[RECORD EXCERPTS]
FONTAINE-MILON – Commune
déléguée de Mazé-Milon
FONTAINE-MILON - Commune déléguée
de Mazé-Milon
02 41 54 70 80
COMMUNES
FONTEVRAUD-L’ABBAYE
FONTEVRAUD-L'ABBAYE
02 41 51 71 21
[/RECORD EXCERPTS]
• **REQUIRED ACTION**
Each line from the one containing "FONTAINE-MILON - Commune déléguée" to the close of the records must appear in the output exactly, and no other line.

• **EXERCISE OUTPUT**
FONTAINE-MILON - Commune déléguée
de Mazé-Milon
02 41 54 70 80
COMMUNES
FONTEVRAUD-L’ABBAYE
FONTEVRAUD-L'ABBAYE
02 41 51 71 21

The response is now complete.